The hemodialysis vascular access is a surgical connection between artery and vein that allows blood to be removed from the patient for hemodialysis. The vascular access thus serves as the lifeline for the hemodialysis patient. However, access failure is a frequent occurrence. The primary cause of the access failure is the buildup of tissue in the venous side of the access that leads to slow blood flow and clotting. The purpose of the Hemodialysis Vascular Access Clinical Trials Consortium is to study new approaches to inhibit the buildup of venous tissue that leads to clotting of the access. Several of the drugs to be studied will target inhibition of vascular smooth muscle cell proliferation that leads to the venous stenosis.

"This is an extremely vexing problem for dialysis patients and their caregivers," Dixon said. "This grant will allow us to study new ways to prevent this problem. I'm especially excited that our clinical center brings together a group of talented and dedicated nephrologists from the surrounding region to work together. We are also fortunate to have the assistance of Dr. Hunsicker, who is an internationally recognized expert in conducting large scale clinical trials."

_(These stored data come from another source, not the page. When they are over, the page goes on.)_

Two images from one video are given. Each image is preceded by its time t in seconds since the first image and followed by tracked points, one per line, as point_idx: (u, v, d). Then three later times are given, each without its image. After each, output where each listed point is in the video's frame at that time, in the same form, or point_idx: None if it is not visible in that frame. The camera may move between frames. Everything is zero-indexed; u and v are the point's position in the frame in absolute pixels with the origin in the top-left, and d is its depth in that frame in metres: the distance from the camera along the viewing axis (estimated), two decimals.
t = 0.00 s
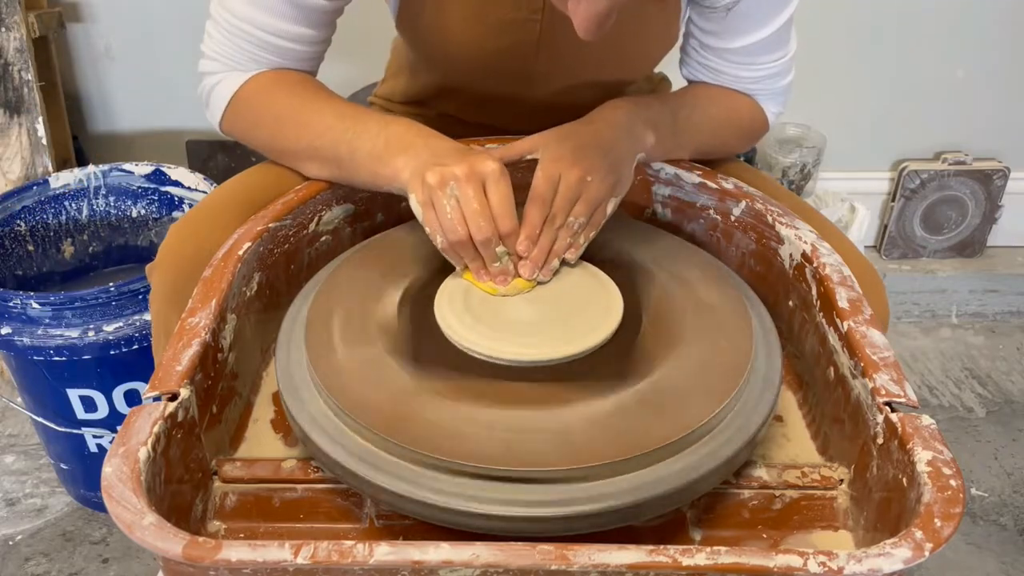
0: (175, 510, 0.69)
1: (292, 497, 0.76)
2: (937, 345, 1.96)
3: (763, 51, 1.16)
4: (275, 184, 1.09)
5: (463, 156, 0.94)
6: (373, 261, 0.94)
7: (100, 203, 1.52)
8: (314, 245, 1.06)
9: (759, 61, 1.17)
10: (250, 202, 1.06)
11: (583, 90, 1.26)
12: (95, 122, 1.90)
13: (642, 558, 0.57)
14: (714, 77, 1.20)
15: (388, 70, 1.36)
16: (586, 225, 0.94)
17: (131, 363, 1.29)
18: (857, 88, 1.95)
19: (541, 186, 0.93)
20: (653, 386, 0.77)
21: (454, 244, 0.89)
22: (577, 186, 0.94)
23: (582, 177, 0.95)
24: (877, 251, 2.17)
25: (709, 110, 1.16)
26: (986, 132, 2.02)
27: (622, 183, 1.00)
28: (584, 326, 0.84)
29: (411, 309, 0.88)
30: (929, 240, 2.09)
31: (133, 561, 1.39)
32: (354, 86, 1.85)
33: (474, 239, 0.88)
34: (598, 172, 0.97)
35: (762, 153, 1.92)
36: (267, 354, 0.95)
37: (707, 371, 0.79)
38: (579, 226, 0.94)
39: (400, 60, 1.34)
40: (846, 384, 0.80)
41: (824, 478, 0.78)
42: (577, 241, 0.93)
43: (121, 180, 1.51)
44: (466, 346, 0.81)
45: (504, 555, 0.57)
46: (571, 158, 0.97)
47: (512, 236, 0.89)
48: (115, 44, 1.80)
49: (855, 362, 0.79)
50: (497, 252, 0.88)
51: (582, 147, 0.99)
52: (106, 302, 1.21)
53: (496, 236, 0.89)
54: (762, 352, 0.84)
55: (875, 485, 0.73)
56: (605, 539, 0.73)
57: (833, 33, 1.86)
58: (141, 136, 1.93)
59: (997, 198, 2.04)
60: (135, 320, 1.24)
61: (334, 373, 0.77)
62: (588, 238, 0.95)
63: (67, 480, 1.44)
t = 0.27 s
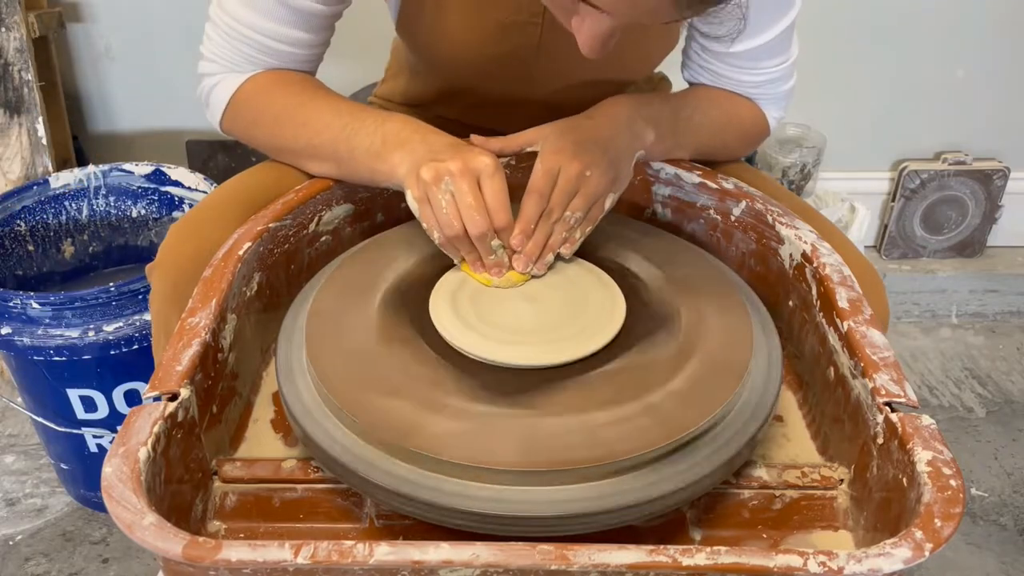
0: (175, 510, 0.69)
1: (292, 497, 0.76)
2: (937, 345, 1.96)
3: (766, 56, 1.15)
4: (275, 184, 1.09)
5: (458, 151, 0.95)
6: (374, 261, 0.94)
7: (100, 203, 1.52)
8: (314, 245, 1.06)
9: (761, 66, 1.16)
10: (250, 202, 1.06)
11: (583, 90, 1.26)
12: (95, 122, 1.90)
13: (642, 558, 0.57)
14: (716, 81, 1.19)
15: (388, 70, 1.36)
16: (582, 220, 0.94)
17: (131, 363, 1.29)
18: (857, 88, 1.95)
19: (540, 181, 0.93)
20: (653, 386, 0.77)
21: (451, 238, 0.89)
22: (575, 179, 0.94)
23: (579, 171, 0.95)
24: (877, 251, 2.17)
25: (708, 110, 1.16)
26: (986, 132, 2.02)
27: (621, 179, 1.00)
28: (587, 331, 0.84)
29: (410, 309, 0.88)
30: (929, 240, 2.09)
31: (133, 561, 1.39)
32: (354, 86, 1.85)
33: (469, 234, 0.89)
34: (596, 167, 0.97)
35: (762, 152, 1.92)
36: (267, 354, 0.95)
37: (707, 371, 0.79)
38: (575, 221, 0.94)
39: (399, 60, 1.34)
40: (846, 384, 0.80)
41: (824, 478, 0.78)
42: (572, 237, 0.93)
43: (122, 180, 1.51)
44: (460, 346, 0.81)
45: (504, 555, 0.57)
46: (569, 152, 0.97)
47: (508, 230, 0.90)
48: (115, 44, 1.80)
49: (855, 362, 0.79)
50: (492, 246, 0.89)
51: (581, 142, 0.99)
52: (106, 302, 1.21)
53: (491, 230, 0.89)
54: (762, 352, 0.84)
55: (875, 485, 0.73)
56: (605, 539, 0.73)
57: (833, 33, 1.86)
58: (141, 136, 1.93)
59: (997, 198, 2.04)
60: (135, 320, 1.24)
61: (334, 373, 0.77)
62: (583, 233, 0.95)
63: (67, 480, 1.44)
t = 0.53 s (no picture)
0: (175, 511, 0.69)
1: (292, 497, 0.76)
2: (937, 345, 1.96)
3: (766, 60, 1.16)
4: (274, 184, 1.09)
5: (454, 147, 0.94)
6: (373, 261, 0.94)
7: (100, 203, 1.52)
8: (314, 245, 1.05)
9: (761, 70, 1.17)
10: (250, 202, 1.06)
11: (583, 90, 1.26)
12: (95, 122, 1.90)
13: (642, 557, 0.57)
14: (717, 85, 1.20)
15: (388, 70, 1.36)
16: (578, 217, 0.94)
17: (131, 363, 1.29)
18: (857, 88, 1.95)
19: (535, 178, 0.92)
20: (653, 386, 0.77)
21: (447, 234, 0.89)
22: (573, 175, 0.94)
23: (577, 167, 0.94)
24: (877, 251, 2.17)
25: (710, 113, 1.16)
26: (986, 132, 2.02)
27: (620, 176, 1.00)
28: (590, 331, 0.83)
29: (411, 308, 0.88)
30: (929, 240, 2.09)
31: (133, 561, 1.39)
32: (354, 86, 1.85)
33: (465, 230, 0.89)
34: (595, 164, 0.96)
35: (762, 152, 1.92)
36: (267, 354, 0.95)
37: (708, 372, 0.79)
38: (572, 218, 0.93)
39: (400, 60, 1.34)
40: (846, 384, 0.80)
41: (824, 478, 0.78)
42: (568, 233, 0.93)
43: (122, 180, 1.51)
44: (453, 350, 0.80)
45: (504, 555, 0.57)
46: (568, 147, 0.96)
47: (503, 225, 0.89)
48: (115, 44, 1.80)
49: (855, 362, 0.79)
50: (487, 241, 0.89)
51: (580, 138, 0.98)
52: (105, 302, 1.21)
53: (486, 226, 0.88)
54: (762, 352, 0.84)
55: (875, 485, 0.73)
56: (605, 539, 0.73)
57: (833, 33, 1.86)
58: (141, 136, 1.93)
59: (997, 198, 2.04)
60: (135, 320, 1.24)
61: (334, 374, 0.77)
62: (580, 229, 0.94)
63: (67, 480, 1.44)
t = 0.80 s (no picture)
0: (175, 511, 0.69)
1: (292, 497, 0.76)
2: (937, 345, 1.96)
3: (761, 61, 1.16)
4: (275, 184, 1.09)
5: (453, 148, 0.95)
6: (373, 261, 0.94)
7: (100, 203, 1.52)
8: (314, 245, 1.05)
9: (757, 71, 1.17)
10: (250, 202, 1.06)
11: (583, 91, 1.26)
12: (95, 122, 1.90)
13: (642, 557, 0.57)
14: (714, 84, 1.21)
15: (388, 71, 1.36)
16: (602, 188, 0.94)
17: (131, 363, 1.29)
18: (857, 89, 1.95)
19: (547, 174, 0.88)
20: (653, 387, 0.77)
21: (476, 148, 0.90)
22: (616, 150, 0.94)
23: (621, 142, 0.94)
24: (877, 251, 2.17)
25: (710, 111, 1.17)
26: (986, 132, 2.02)
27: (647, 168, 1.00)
28: (593, 333, 0.83)
29: (411, 308, 0.88)
30: (929, 240, 2.09)
31: (133, 561, 1.39)
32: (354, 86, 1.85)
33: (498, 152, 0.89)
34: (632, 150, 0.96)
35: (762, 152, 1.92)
36: (268, 354, 0.95)
37: (708, 372, 0.79)
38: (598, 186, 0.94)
39: (400, 60, 1.34)
40: (846, 384, 0.80)
41: (825, 478, 0.78)
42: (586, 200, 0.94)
43: (121, 180, 1.51)
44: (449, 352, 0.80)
45: (504, 555, 0.57)
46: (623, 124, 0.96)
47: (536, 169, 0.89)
48: (116, 44, 1.80)
49: (855, 362, 0.79)
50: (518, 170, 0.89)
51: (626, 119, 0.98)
52: (105, 302, 1.21)
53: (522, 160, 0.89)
54: (762, 352, 0.84)
55: (875, 485, 0.73)
56: (605, 539, 0.73)
57: (833, 33, 1.86)
58: (141, 136, 1.93)
59: (997, 198, 2.04)
60: (135, 320, 1.24)
61: (333, 375, 0.77)
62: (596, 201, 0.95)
63: (67, 480, 1.44)
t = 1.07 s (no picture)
0: (175, 511, 0.69)
1: (292, 497, 0.76)
2: (937, 345, 1.96)
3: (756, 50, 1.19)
4: (275, 184, 1.09)
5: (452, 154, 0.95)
6: (373, 261, 0.94)
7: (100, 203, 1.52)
8: (314, 245, 1.05)
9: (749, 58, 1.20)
10: (250, 203, 1.06)
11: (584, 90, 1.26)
12: (95, 122, 1.90)
13: (642, 558, 0.57)
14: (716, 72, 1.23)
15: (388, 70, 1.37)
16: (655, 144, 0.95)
17: (131, 363, 1.29)
18: (857, 89, 1.95)
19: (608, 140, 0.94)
20: (653, 386, 0.77)
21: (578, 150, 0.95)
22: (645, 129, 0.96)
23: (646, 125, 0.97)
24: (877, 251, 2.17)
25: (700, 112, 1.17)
26: (986, 132, 2.02)
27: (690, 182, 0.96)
28: (594, 333, 0.82)
29: (411, 307, 0.88)
30: (929, 240, 2.09)
31: (133, 561, 1.39)
32: (354, 86, 1.86)
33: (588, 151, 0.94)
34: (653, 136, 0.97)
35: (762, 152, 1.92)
36: (268, 354, 0.95)
37: (709, 372, 0.79)
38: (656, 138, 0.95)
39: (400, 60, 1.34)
40: (846, 384, 0.80)
41: (825, 478, 0.78)
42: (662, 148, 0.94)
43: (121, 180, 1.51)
44: (449, 353, 0.80)
45: (504, 555, 0.57)
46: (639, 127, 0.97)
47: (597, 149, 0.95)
48: (116, 44, 1.80)
49: (855, 362, 0.79)
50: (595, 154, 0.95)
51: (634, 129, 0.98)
52: (106, 302, 1.21)
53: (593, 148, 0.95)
54: (762, 353, 0.84)
55: (875, 486, 0.73)
56: (604, 539, 0.73)
57: (833, 33, 1.86)
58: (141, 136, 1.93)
59: (997, 198, 2.04)
60: (135, 320, 1.24)
61: (333, 374, 0.77)
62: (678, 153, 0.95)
63: (67, 480, 1.44)
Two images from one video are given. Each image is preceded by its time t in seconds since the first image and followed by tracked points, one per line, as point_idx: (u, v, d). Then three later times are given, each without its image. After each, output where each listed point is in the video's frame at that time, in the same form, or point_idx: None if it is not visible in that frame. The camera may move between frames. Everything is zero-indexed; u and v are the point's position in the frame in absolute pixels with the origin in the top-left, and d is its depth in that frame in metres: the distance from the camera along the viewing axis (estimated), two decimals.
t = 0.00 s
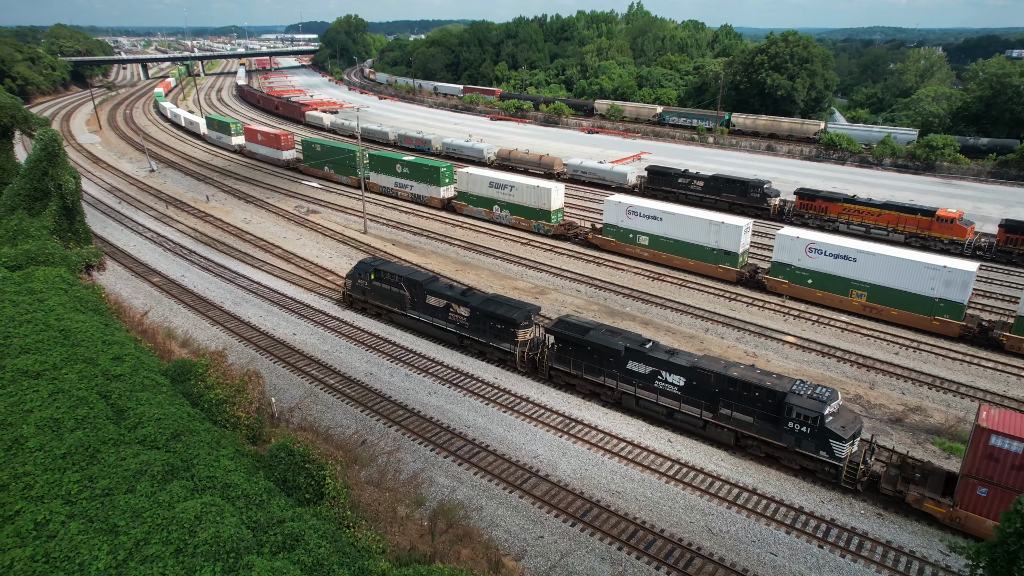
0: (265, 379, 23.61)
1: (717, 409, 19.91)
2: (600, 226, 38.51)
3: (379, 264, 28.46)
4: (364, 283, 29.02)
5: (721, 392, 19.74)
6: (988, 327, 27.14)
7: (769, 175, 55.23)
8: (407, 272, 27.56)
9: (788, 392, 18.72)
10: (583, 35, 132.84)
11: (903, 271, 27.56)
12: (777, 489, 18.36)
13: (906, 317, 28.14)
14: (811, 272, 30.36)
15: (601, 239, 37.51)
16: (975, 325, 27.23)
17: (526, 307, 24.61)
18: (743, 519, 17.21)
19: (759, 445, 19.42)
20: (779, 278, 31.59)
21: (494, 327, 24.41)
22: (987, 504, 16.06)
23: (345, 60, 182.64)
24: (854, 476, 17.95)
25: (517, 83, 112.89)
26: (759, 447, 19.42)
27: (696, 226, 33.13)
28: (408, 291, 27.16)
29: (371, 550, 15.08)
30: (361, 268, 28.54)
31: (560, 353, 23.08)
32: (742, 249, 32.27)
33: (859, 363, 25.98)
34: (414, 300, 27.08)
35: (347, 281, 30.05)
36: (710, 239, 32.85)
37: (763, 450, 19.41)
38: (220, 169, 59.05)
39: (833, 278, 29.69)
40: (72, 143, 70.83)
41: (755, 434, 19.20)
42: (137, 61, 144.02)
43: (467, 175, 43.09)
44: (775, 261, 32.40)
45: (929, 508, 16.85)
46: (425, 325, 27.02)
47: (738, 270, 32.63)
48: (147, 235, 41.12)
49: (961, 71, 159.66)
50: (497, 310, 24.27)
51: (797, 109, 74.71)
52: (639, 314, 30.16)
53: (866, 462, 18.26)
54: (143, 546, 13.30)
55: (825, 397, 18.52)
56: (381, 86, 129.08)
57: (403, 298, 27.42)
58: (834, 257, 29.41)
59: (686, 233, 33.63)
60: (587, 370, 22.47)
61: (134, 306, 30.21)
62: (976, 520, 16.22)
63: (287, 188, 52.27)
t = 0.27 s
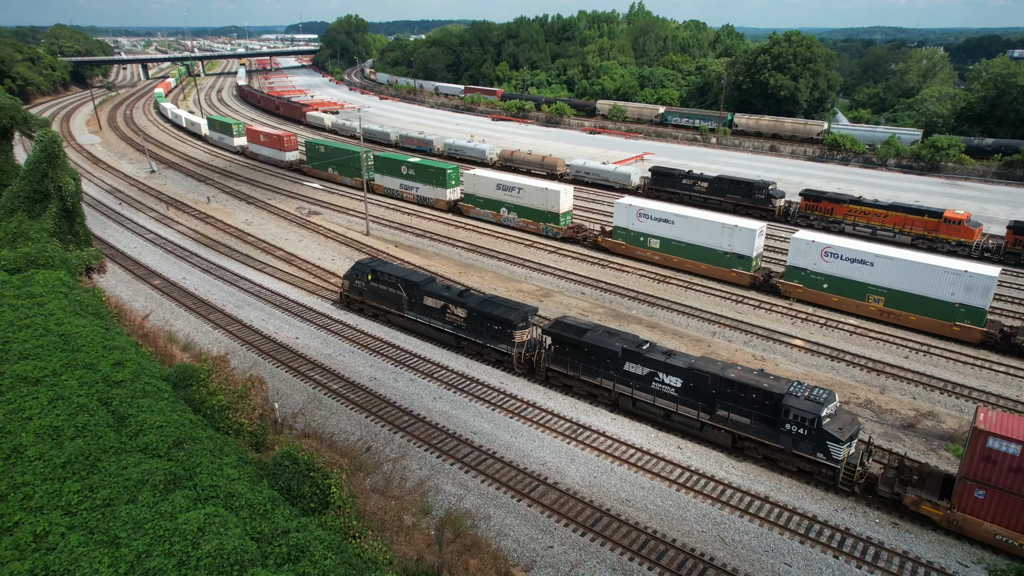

"We are very proud of Dr. Dixon's leadership in developing this new clinical center that allows the University of Iowa and affiliated regional hemodialysis units to take the lead in finding new strategies to deal with this very difficult problem," said Francois M. Abboud, M.D., Edith King Pearson Professor and Department Head in Internal Medicine and director of the UI Cardiovascular Research Center.

University of Iowa Health Care describes the partnership between the UI College of Medicine and the UI Hospitals and Clinics and the patient care, medical education and research programs and services they provide.